Transcribe every line of the records below verbatim, omitting the pictures.

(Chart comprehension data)
>>>

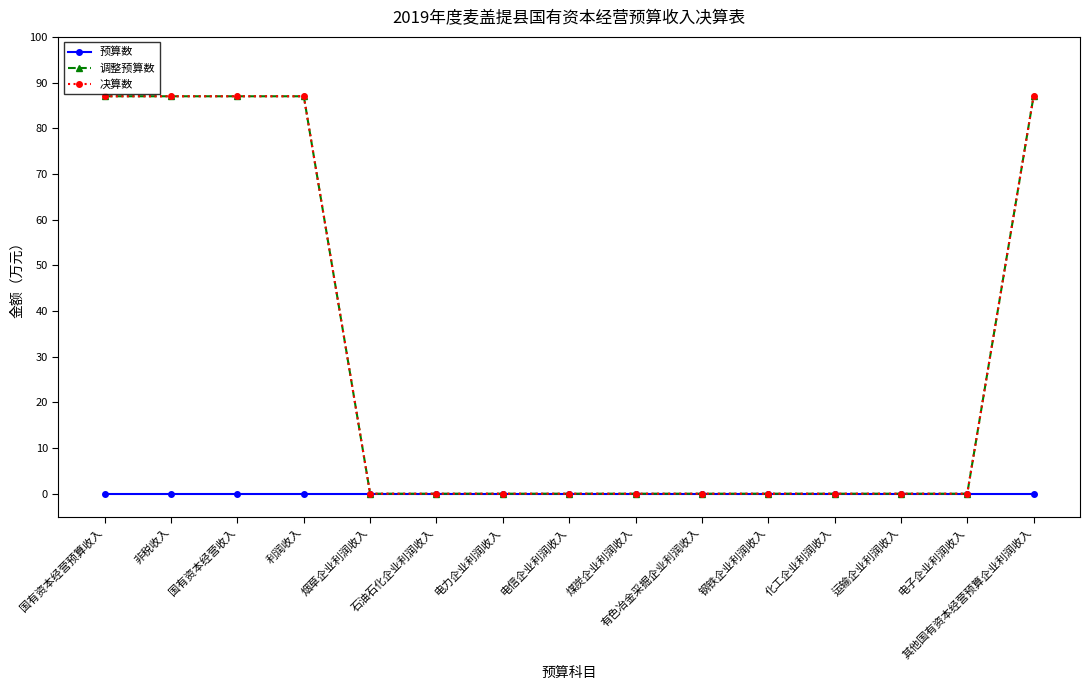

What position from the right is 钢铁企业利润收入?

5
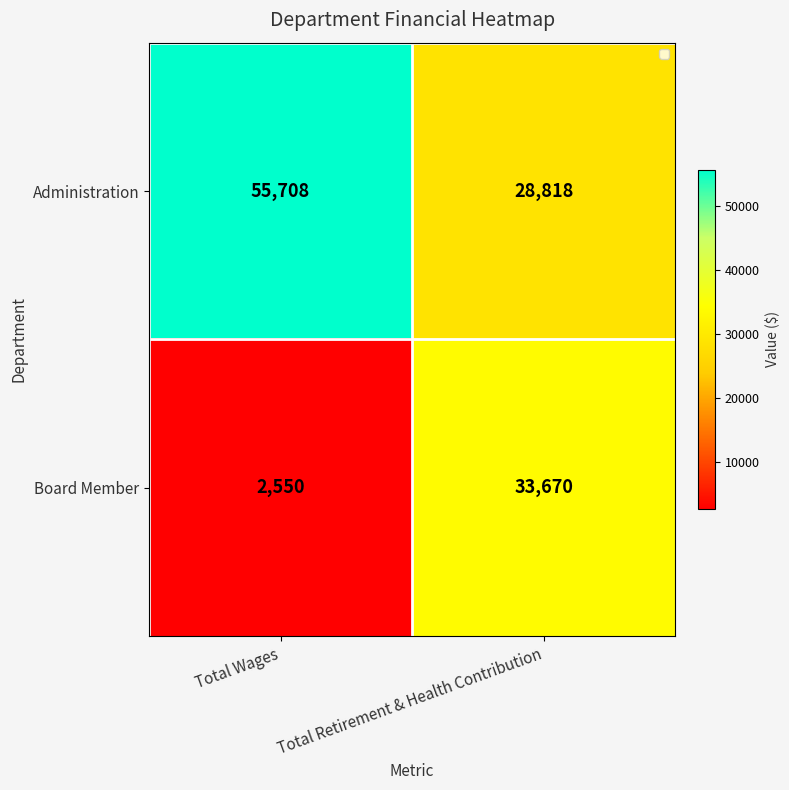

Which has a higher value, Total Retirement & Health Contribution or Total Wages?

Total Wages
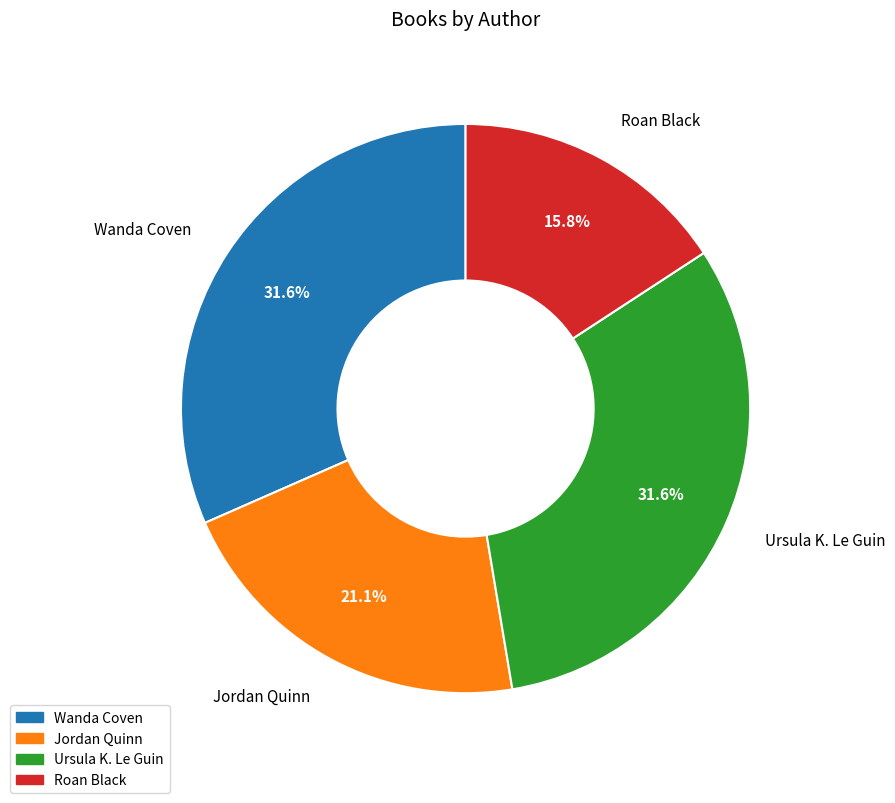

Is it true that Roan Black is 16% of the pie?

True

<<<

→ **OUTPUT FOR THIS EXERCISE**
What position from the right is 钢铁企业利润收入?

5

Which has a higher value, Total Retirement & Health Contribution or Total Wages?

Total Wages

Is it true that Roan Black is 16% of the pie?

True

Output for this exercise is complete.